> Extrait du document
J'en ai ras le bol. Je ne veux plus être sa secrétaire, sa psy, son infirmière. Je veux que ça s'arrête. Parfois j'ai envie qu'elle meure pour qu'on en finisse. Elle disait que ses parents étaient pesants, et bien elle est exactement comme eux : pesante. Un fardeau. Mon fardeau.
Pour autant, je n'ai pas le courage de couper les ponts. Pas le courage de lui dire que je n'en peux plus. Pas le courage de lui dire que je ne supporte plus sa voix bizarre, son appartement-déchetterie, sa voiture pourrie et sa vie de merde. Pas le courage de lui dire que je veux remonter à la surface de l'eau sans elle. Pas le courage de lui dire que je serai soulagée qua nd elle sera morte. Pas le courage de lui dire qu'elle n'est que noirceur et tristesse. Pas le courage de lui dire que je m'énerve toute seule d'être encore là à la protéger, alors qu'elle m'a maltraitée et qu'elle me met encore la tête sous l'eau depuis tant d'années. J'ai encore moins le courage de la faire hospitaliser contre son gré ou d'alerter les services sociaux dans son dos.
Quand ma mère buvait, ma cousine m'avait conseillé d'alerter la préfecture pour l'empêcher de prendre le volant. Je n'ai jamais pu le faire. Les gens ne se rendent pas compte à quel point c'est difficile de dénoncer ses propres parents.
Je n'ai pas le courage.
J'ai cependant fait un progrès notable depuis quelques mois : j'arrive à prendre un peu de recul et à poser des limites. Pas beaucoup, pas assez, mais un peu quand même. Je peux le démontrer par deux exemples très précis. Le premier, c'est lorsque ma mère m'a demandé de lui offrir un sex toy pour son anniversaire (pour rééduquer son périnée m'a-t-elle dit, et non pour des raisons sexuelles mais bon bref), je lui ai dit que cela me posait problème. Qu'on peut offrir un sex toy à une amie ou à une collègue de travail à la rigueur, mais pas à sa mère. Et quand elle m'a répondu, très étonnée de ma réaction : "Non mais je t'ai expliqué pourquoi, de toute façon je n'ai plus de libido depuis quinze ans", je l'ai arrêtée direct en lui disant : "Non mais stop, je ne veux pas évoquer ce sujet-là avec toi. Je suis ta fille". Je pense que je n'aurais pas eu le courage de lui dire cela il y a quelques années, donc je suis plutôt contente d'avoir réussi à le faire.

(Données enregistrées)
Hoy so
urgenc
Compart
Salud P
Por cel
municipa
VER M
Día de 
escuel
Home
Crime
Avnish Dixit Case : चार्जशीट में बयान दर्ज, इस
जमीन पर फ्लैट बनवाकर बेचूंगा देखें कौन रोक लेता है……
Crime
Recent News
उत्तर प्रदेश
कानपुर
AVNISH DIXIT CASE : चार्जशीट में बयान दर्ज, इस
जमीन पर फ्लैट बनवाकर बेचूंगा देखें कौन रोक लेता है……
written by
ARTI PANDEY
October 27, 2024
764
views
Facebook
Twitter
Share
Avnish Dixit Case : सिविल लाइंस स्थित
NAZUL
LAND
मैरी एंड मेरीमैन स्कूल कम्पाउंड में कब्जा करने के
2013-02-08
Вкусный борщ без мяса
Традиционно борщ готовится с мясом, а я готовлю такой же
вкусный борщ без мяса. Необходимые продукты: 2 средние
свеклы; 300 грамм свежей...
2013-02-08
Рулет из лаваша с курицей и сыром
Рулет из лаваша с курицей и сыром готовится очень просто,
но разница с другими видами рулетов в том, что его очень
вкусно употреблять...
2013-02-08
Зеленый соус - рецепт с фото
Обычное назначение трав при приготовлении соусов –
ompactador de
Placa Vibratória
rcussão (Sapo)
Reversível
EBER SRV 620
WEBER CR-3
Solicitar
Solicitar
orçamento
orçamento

--

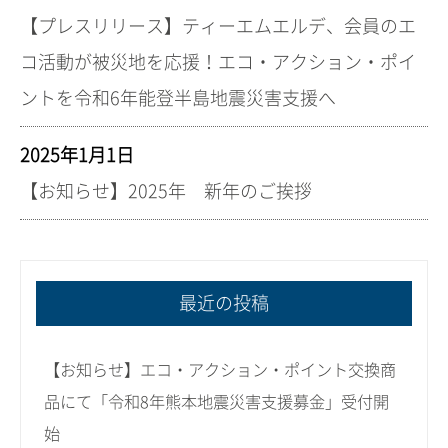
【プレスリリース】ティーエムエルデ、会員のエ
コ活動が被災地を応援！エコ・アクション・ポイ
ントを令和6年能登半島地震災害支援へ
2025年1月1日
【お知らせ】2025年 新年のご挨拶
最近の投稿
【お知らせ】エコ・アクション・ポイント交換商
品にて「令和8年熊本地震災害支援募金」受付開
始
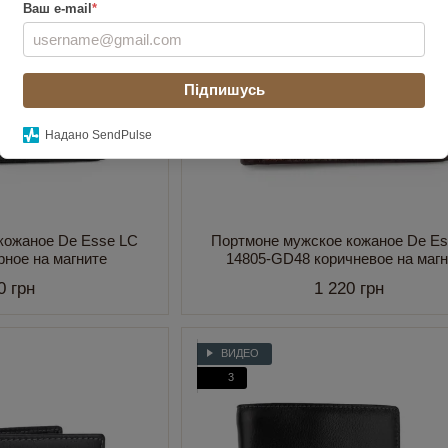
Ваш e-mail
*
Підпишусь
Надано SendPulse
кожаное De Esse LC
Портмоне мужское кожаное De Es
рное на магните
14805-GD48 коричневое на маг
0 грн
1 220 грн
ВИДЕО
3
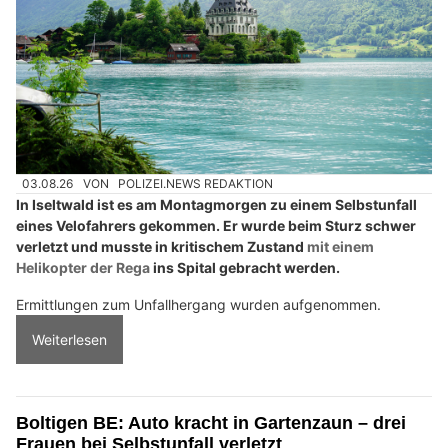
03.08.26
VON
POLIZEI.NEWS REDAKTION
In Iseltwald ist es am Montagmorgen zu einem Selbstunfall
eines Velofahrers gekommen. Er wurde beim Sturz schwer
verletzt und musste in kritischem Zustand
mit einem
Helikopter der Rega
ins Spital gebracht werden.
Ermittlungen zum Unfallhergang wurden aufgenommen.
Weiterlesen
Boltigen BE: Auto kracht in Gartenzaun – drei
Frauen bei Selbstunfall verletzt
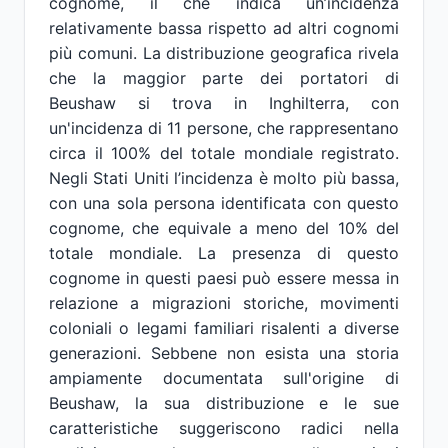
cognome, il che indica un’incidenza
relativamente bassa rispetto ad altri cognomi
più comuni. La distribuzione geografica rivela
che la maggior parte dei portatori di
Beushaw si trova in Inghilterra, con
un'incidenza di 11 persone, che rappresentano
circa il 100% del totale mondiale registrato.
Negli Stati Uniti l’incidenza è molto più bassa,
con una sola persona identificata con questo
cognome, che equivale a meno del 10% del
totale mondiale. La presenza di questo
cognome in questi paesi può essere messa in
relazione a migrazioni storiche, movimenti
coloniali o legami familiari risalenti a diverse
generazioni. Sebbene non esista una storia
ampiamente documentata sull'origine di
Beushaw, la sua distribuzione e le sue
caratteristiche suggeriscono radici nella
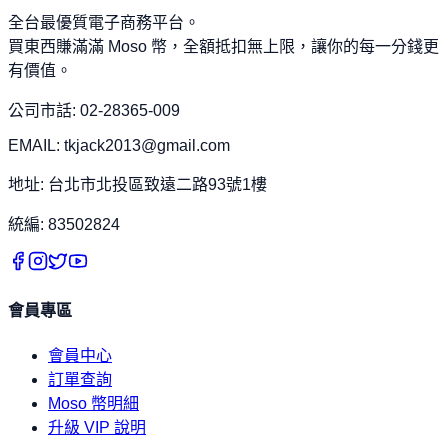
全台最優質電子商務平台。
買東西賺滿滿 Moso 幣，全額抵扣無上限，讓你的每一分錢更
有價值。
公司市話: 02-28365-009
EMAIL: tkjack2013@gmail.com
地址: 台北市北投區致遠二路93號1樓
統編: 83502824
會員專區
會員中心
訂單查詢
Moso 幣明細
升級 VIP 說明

* * *

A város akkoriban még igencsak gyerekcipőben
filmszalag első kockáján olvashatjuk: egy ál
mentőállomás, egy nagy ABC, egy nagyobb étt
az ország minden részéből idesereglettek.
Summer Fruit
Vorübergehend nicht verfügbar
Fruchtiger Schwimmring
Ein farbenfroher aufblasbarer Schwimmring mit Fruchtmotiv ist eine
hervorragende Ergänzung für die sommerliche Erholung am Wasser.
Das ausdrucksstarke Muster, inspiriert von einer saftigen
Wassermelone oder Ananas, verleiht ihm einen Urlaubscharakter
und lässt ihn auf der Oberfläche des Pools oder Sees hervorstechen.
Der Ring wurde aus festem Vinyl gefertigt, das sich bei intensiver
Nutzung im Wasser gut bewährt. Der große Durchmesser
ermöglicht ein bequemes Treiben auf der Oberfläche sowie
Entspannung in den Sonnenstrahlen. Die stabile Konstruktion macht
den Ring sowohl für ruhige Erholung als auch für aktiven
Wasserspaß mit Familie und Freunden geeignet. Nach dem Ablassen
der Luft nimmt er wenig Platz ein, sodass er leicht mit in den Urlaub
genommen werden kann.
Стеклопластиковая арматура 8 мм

> Consigne de travail
Répondez brièvement à ces questions en vous appuyant sur l'extrait.
(a) Que la cousine avait-elle conseillé de faire quand la mère buvait ?
(b) Quel cadeau d'anniversaire la mère a-t-elle demandé, et pour quelle raison selon elle ?
(c) Depuis combien de temps la mère affirme-t-elle ne plus avoir de libido ?

> Réponse à l'exercice
(a) Alerter la préfecture pour l'empêcher de prendre le volant.
(b) Un sex toy, pour rééduquer son périnée.
(c) Depuis quinze ans.